▶ **LISTED ENTRIES**

:::

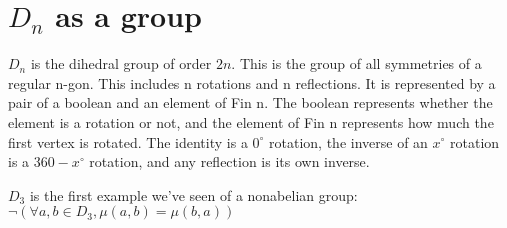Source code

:\section{$D_n$ as a group}

\begin{definition}[$D_n$]
    \label{definition : Dn}
    \leanok
    $D_n$ is the dihedral group of order $2n$. This is the group of all
    symmetries of a regular n-gon. This includes n rotations and n reflections.
    It is represented by a pair of a boolean and an element of Fin n. The
    boolean represents whether the element is a rotation or not, and the element
    of Fin n represents how much the first vertex is rotated. The identity is a
    $0 ^{\circ}$ rotation, the inverse of an $x ^{\circ}$ rotation is a $360 - x
    ^{\circ}$ rotation, and any reflection is its own inverse.
\end{definition}

\begin{theorem}[$D_3$ is nonabelian]
    \label{theorem : D3_nonabelian}
    \leanok
    $D_3$ is the first example we've seen of a nonabelian group:
    $\neg (\forall a, b \in D_3, \mu(a, b) = \mu(b, a))$
\end{theorem}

:::

▶ **REQUIRED WORK**
Tally the lines of the listing above that include the word "label". Answer with the number alone.

▶ **RESPONSE AREA**
2